- Directed by: Shane Belcourt
- Screenplay by: Tanya Talaga Shane Belcourt
- Produced by: Tanya Talaga Stuart Coxe Geoff Siskind Jordan Huffman Kirsten Scollie
- Starring: Tyler Cameron
- Cinematography: Sean Stiller Jon Elliott Rodrigo Michelangeli
- Edited by: Vitold Vidic
- Music by: Tom Wilson Thompson Wilson
- Production company: Makwa Creative
- Distributed by: Antica Productions
- Release date: September 10, 2025 (TIFF);
- Running time: 83 minutes
- Country: Canada
- Languages: English Anishinaabemowin

= Ni-Naadamaadiz: Red Power Rising =

Ni-Naadamaadiz: Red Power Rising is a Canadian documentary film, directed by Shane Belcourt and released in 2025. The film recounts the story of an activist group who occupied Anicinabe Park in Kenora, Ontario, for 38 days in 1974 to protest the legal and social state of First Nations in Canada, spawning a further wave of indigenous activism that included a protest on Parliament Hill and influencing the American Indian Movement in the United States.

==Production and release==
Journalist and writer Tanya Talaga was also involved in the film as a writer and producer. The film is told largely through the eyes of Tyler Cameron, the son of protest leader Louie Cameron.

Music for the film was composed by Tom Wilson and his son Thompson Wilson, under the band name Tehohàhake.

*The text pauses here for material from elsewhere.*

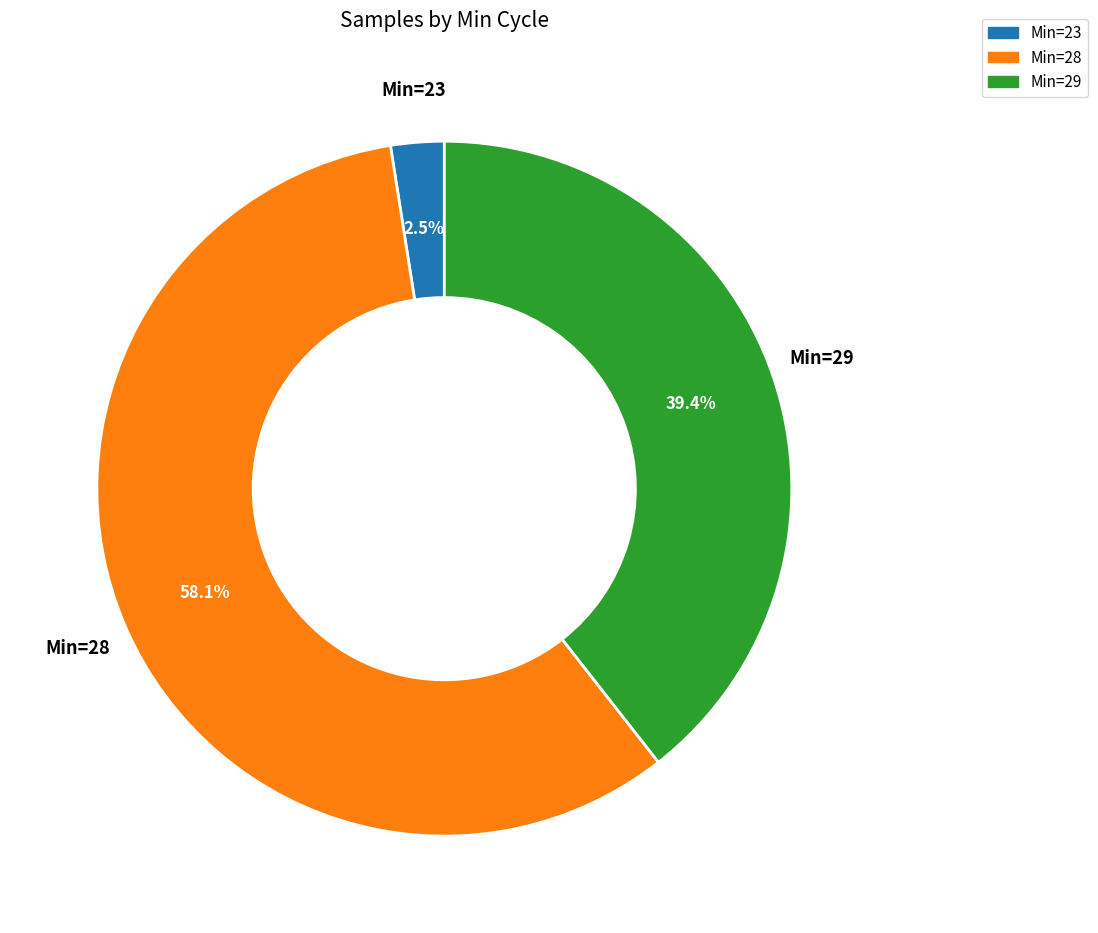

Is there a majority slice in this chart?

Yes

The film premiered at the 2025 Toronto International Film Festival.

==Critical response==
Courtney Small of Point of View wrote that "Rightfully giving Cameron and the other protesters the praise they deserve, Ni-Naadamaadiz: Red Power Rising is a moving celebration of the unbreakable nature of the Indigenous spirit. Belcourt’s film highlights why it is important to keep these stories, and those who lived to tell it, at the forefront of Canada’s history."